Taxpayers will face e30bn bill if Anglo wound down early
Taxpayers could face a €30bn bill if Anglo Irish Bank is wound down over five or 10 years.
Sources familiar with the costing of various options for the bank have said that the new management at Anglo preferred the option of splitting the group into two 'banks'.
The establishment of a 'good bank' and a 'bad bank' would require a further capital injection of €4bn to €6bn.
It is one year ago today that the Government moved to nationalise the bank and there has already been €4bn pumped into Anglo, following €4.1bn of bad loan losses for the six months to last March virtually wiping out its equity reserves.
The new capital is expected to bring total support of up to €10bn.
Sources briefed on the costing scenarios say a wind-down over five to 10 years would set back the Exchequer by up to €30bn, between capital injections and soaring funding costs.
Consultants KPMG and a host of major international investment banks were involved in costing options before the "viability plan" was submitted to the European Commission at the end of November.
Fine Gael leader Enda Kenny said that if his party took power, it would wind down Anglo over a period of seven to 10 years.
He said he could save the taxpayer about €3bn in the process.
The party has published the terms of reference for an inquiry into the banking crisis.
The FG proposal does not contain measures similar to those called for by the Labour Party.
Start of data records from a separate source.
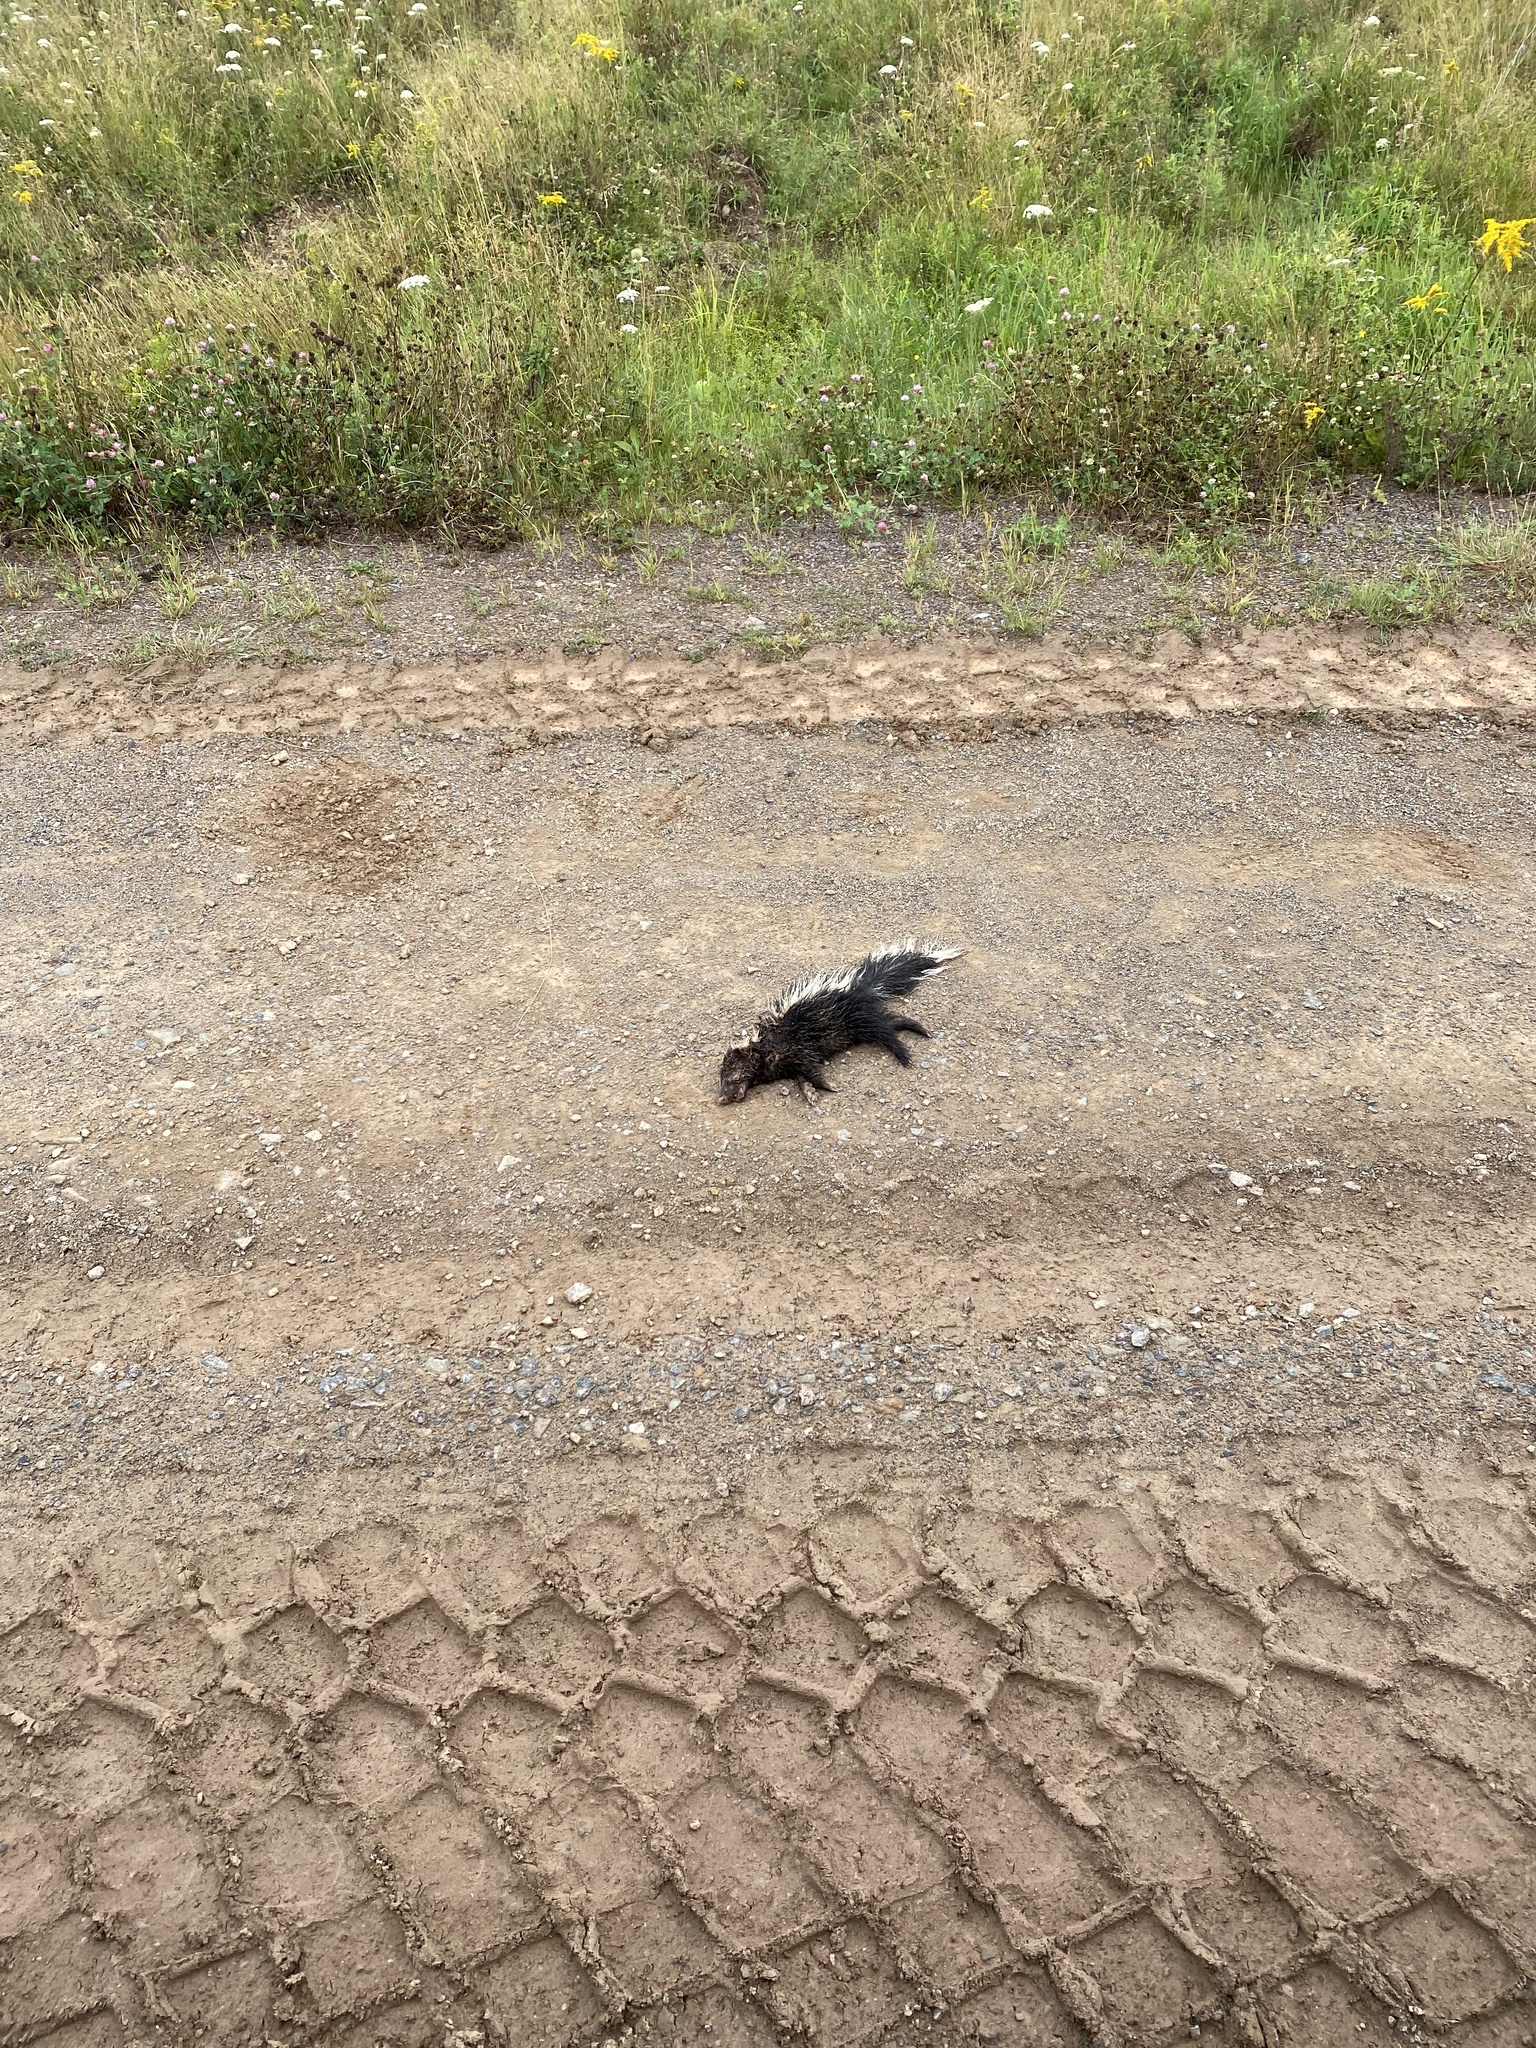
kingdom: Animalia
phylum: Chordata
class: Mammalia
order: Carnivora
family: Mephitidae
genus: Mephitis
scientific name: Mephitis mephitis
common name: Striped skunk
In its proposal Labour has called for a change in the law to compel witnesses to appear and to allow the inquiry to come to findings about individuals.
clawing
However, Fine Gael has indicated that given the current climate, bankers would have no choice but to co-operate with an inquiry, and said the law does not therefore have to be changed to facilitate it.
It is understood that the Government's plan includes selling a rebranded 'good Anglo' in five years, in the hope of further clawing back the billions it has pumped into it.
The split would see most of the group's remaining €44bn loan book after the NAMA process being put into an 'asset management company', which would be required to hold much lower capital ratios than the regulated 'good bank' arm.